● **Exercise prompt**: The answer should reproduce every entry exactly and contain no images.

● **Input for this task**:
——————
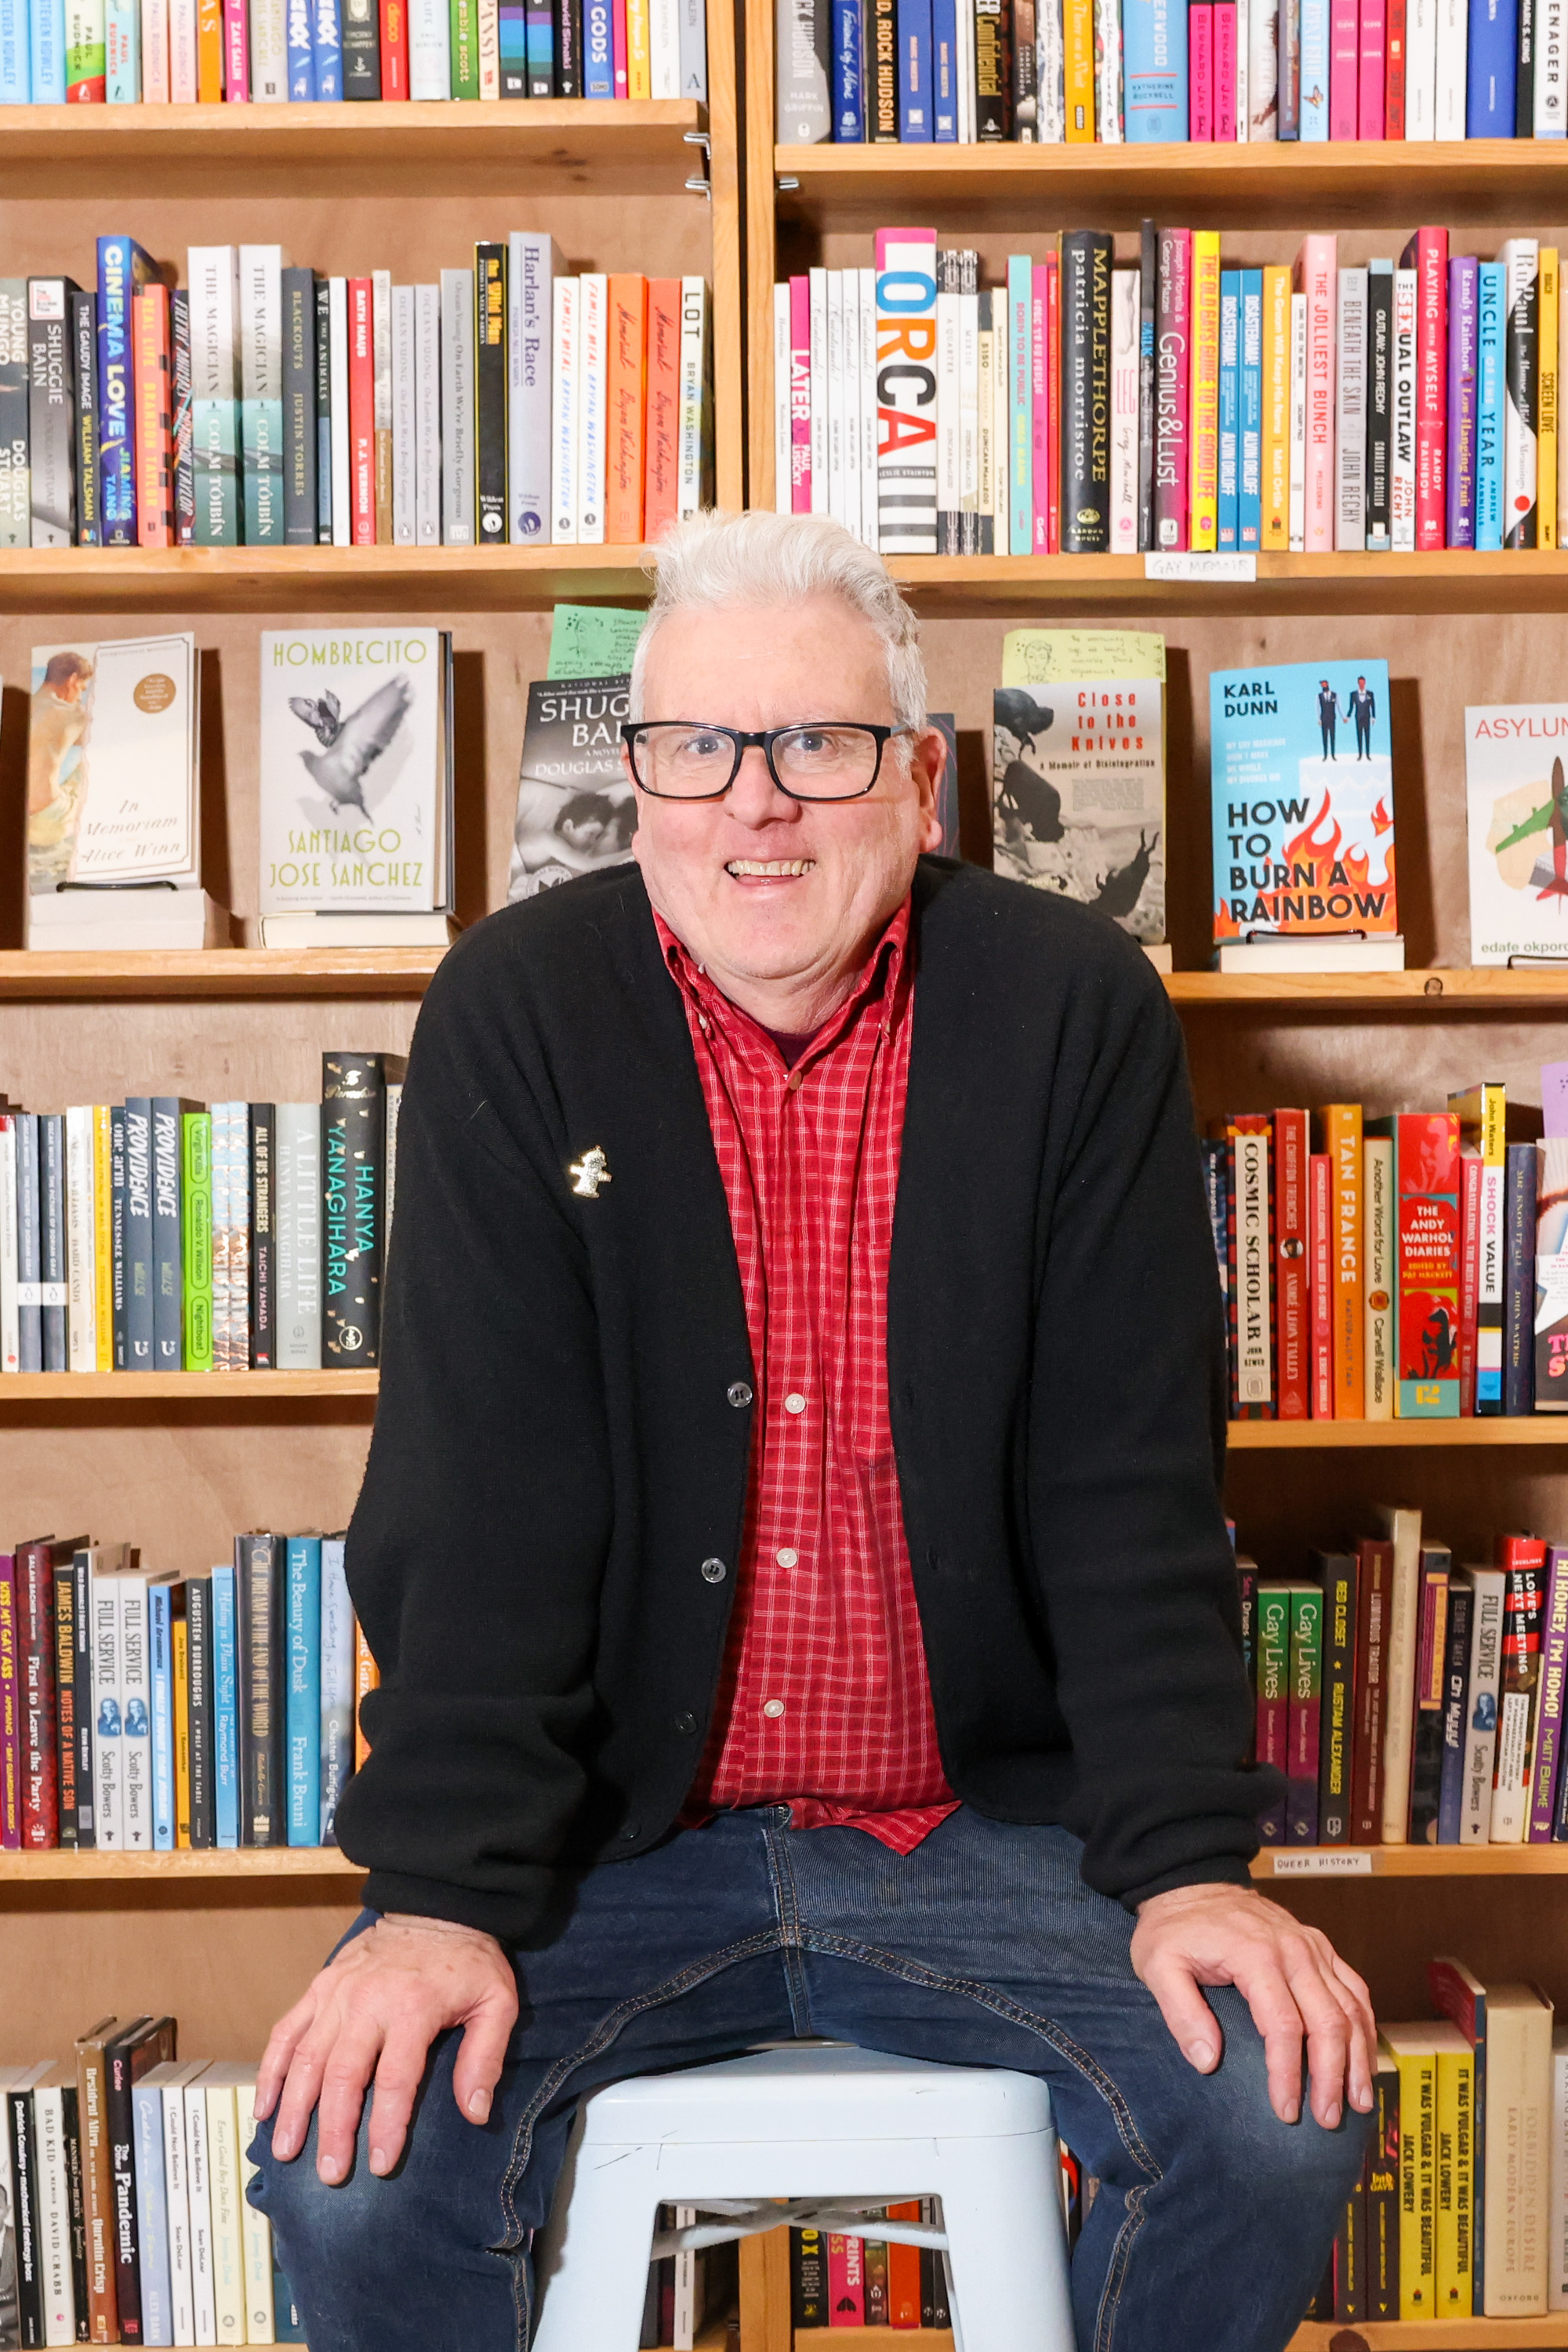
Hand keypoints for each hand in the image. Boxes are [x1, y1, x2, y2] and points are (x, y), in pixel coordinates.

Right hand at [254, 1913, 518, 2184]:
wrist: (435, 1906)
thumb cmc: (468, 1962)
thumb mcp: (497, 2002)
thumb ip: (485, 2057)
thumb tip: (474, 2113)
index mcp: (413, 2009)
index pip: (395, 2080)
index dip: (386, 2126)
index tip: (381, 2166)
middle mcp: (367, 2002)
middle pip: (343, 2075)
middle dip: (333, 2129)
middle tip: (329, 2173)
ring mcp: (337, 1994)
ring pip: (306, 2058)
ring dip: (294, 2108)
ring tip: (285, 2152)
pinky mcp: (319, 1986)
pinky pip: (286, 2031)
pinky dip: (270, 2069)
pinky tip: (264, 2106)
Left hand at [1131, 1882, 1375, 2130]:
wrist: (1192, 1881)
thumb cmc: (1174, 1929)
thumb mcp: (1158, 1965)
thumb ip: (1180, 2012)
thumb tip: (1207, 2062)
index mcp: (1255, 1956)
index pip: (1283, 2026)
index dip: (1287, 2074)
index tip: (1286, 2111)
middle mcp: (1293, 1950)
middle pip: (1327, 2021)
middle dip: (1332, 2076)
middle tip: (1328, 2119)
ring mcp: (1312, 1946)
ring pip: (1350, 2007)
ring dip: (1358, 2057)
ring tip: (1359, 2101)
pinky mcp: (1320, 1945)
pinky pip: (1354, 1987)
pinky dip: (1365, 2024)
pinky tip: (1365, 2056)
——————
● **Solution to the problem**:
Hand keypoints for each hand in the image. Boxes are [x1, y1, x2, y2] and points are (x, y), in pixel coordinates.

Right hand at [254, 1913, 518, 2184]:
wrist: (435, 1906)
thumb cmc: (468, 1962)
thumb mcp: (497, 2002)
thumb ip: (485, 2057)
thumb tip: (474, 2113)
index mcp: (413, 2009)
index pip: (395, 2080)
index dip: (386, 2126)
index tip: (381, 2166)
middle mcp: (367, 2002)
middle pip: (343, 2075)
middle dip: (333, 2129)
middle tip: (329, 2173)
ring mcp: (337, 1994)
ring pip: (306, 2058)
ring dip: (294, 2108)
ring tip: (285, 2152)
pinky mcp: (319, 1986)
pinky pip: (286, 2031)
pinky dip: (270, 2069)
pinky tip: (264, 2106)
Left hand at [1131, 1882, 1375, 2130]:
wrist: (1192, 1881)
thumb cmc: (1174, 1929)
thumb mcp: (1158, 1965)
thumb ip: (1180, 2012)
thumb tip: (1207, 2062)
index mcp: (1255, 1956)
index pip: (1283, 2026)
index dip: (1287, 2074)
index tip: (1286, 2111)
middle mcp: (1293, 1950)
middle pip: (1327, 2021)
middle dip: (1332, 2076)
middle tip: (1328, 2119)
ring mcp: (1312, 1946)
ring pip: (1350, 2007)
ring dip: (1358, 2057)
ring tip: (1359, 2101)
pinky mcp: (1320, 1945)
pinky pip: (1354, 1987)
pinky dip: (1365, 2024)
pinky tip: (1365, 2056)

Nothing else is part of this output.